Exercise requirements
Retype exactly the span of lines below from the one with "Edit 1 made. Remaining looks: 3." through the one with "Image 6: yz-64, yz, yz+64". Do not include pictures.

Dataset excerpts:
-*-

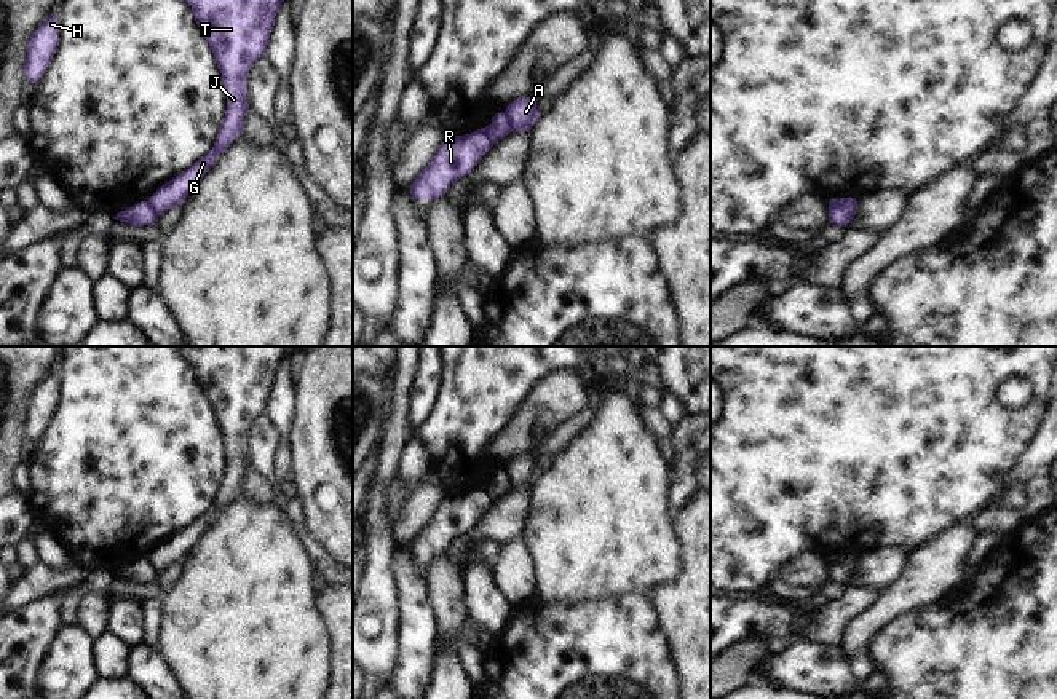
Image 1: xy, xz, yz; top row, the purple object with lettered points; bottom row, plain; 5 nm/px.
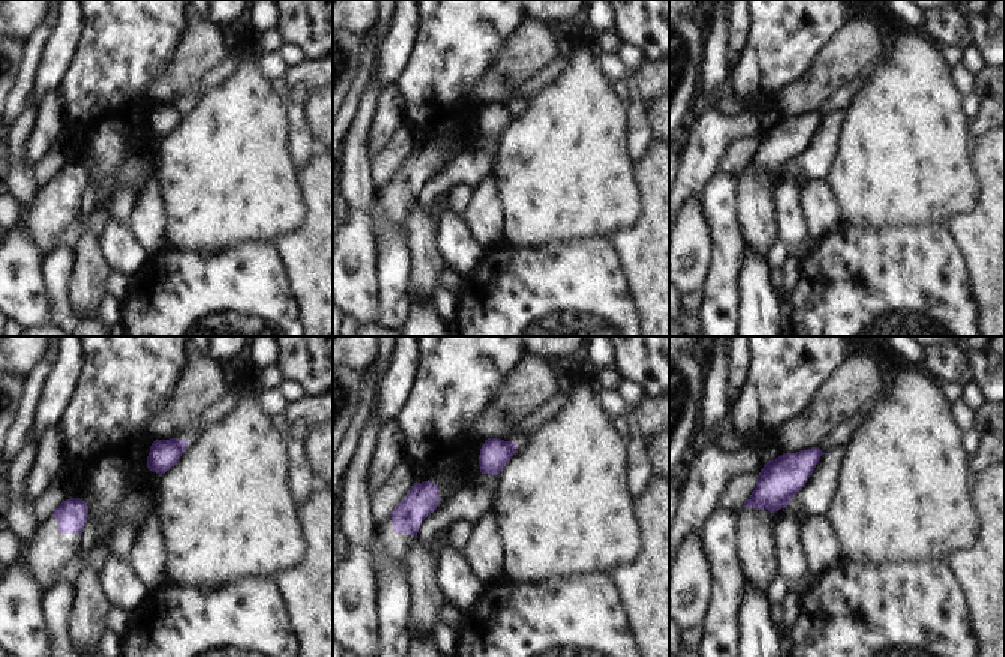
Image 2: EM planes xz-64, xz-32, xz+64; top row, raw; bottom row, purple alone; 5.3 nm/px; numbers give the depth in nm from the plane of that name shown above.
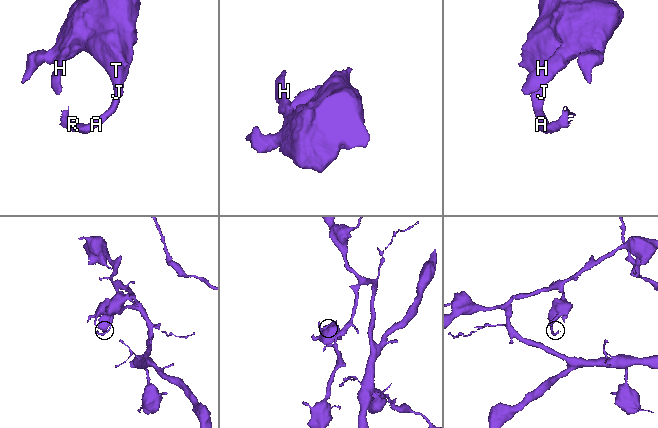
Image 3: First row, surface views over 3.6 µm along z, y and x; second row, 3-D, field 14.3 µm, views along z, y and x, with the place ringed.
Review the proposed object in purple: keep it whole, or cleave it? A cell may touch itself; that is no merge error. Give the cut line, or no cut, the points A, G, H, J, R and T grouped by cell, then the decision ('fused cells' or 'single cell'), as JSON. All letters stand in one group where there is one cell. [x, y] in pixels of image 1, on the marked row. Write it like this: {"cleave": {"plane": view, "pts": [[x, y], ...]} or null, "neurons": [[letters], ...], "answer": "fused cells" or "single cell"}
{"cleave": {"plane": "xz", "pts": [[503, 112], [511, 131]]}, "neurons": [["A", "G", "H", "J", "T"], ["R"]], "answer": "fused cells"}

-*-

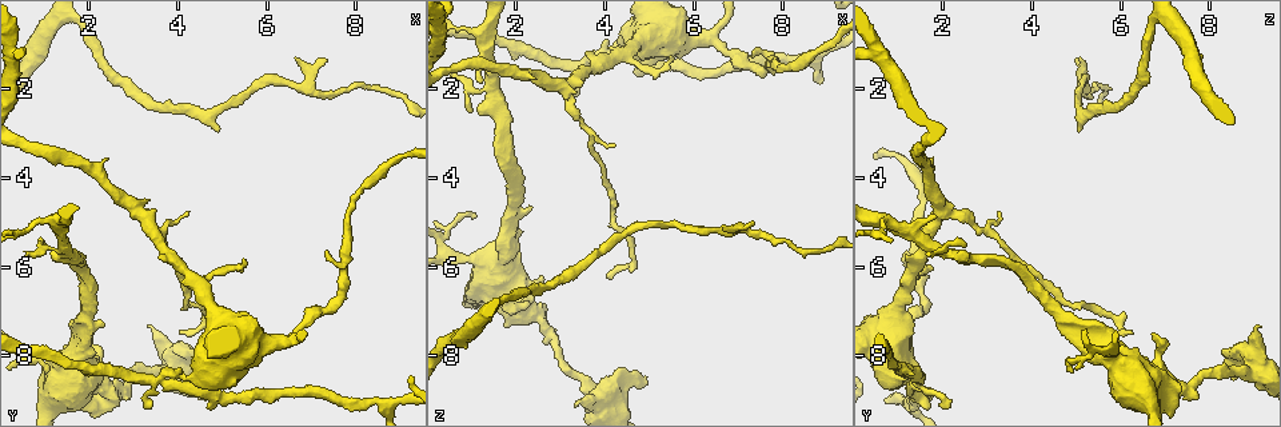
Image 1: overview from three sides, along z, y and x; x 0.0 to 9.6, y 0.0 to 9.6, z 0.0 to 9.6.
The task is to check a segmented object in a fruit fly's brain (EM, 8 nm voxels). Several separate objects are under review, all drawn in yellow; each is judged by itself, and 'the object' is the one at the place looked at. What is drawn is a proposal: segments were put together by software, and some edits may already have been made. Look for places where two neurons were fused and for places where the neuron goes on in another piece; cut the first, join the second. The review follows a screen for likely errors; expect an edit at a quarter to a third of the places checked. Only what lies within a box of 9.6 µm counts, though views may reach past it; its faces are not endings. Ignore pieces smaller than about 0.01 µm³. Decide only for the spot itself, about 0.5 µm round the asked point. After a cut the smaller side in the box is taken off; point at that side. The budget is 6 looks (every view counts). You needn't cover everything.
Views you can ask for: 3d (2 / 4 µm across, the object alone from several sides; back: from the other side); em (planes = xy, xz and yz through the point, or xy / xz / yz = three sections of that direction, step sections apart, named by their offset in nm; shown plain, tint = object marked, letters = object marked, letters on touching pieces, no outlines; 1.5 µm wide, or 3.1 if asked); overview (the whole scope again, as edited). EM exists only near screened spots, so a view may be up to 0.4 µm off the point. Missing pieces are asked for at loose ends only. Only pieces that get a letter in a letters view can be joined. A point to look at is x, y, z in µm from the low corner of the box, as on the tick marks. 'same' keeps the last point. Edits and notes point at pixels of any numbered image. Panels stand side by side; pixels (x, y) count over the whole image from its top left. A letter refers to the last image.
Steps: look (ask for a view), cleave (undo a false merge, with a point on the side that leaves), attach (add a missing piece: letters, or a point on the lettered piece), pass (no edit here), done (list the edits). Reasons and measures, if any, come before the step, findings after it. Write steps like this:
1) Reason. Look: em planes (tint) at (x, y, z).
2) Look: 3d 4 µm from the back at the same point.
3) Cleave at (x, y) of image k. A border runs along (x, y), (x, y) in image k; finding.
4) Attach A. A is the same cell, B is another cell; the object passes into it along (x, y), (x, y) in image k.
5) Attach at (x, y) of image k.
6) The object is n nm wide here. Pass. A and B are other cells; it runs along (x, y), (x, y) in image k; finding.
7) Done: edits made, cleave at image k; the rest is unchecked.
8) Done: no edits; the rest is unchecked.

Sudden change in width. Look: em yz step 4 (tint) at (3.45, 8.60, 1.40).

-*-

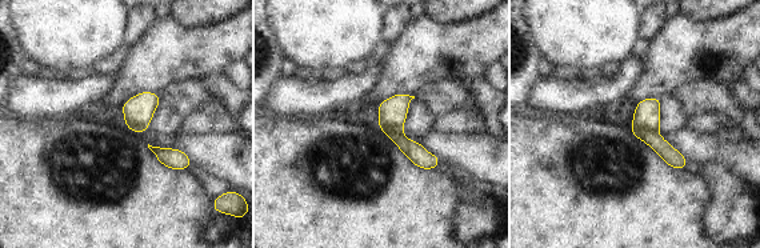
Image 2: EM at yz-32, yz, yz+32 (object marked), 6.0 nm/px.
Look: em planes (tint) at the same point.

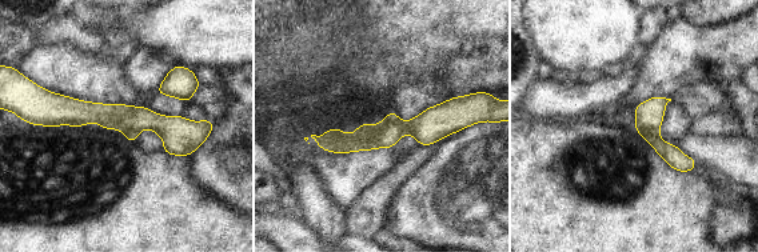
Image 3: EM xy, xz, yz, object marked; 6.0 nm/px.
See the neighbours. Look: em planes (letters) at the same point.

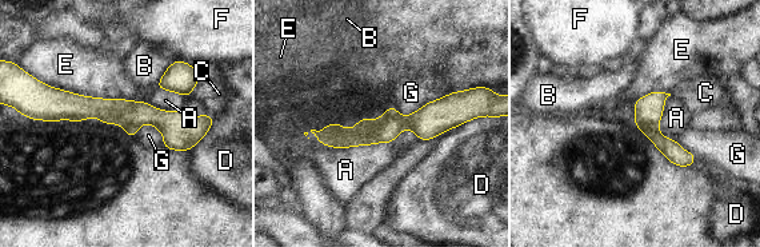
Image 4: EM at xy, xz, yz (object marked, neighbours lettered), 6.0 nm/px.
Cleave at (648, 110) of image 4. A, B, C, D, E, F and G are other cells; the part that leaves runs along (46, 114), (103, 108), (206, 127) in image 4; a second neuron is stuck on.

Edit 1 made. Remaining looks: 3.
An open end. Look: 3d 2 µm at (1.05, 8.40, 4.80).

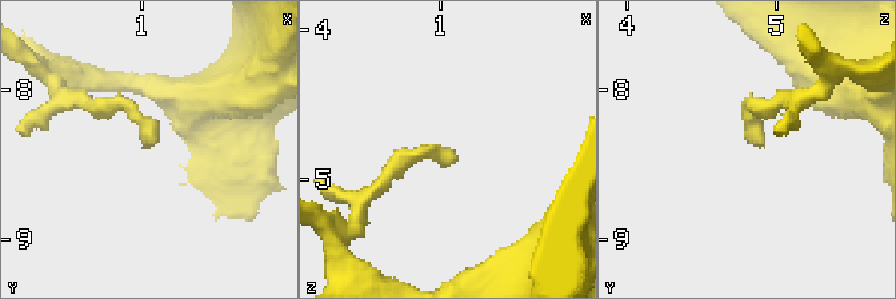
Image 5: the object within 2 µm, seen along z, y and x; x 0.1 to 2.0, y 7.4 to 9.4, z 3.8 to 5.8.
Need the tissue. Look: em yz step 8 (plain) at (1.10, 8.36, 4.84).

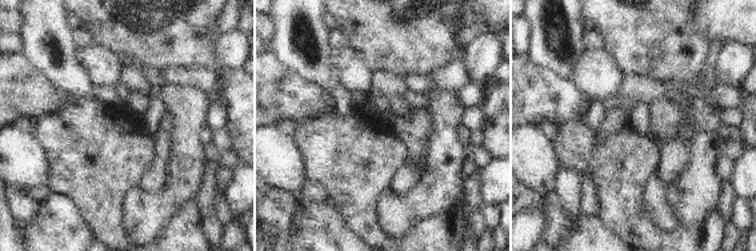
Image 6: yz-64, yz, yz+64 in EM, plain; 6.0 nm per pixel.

-*-

Answer for the task
Edit 1 made. Remaining looks: 3.
An open end. Look: 3d 2 µm at (1.05, 8.40, 4.80).

Image 5: the object within 2 µm, seen along z, y and x; x 0.1 to 2.0, y 7.4 to 9.4, z 3.8 to 5.8.
Need the tissue. Look: em yz step 8 (plain) at (1.10, 8.36, 4.84).

Image 6: yz-64, yz, yz+64 in EM, plain; 6.0 nm per pixel.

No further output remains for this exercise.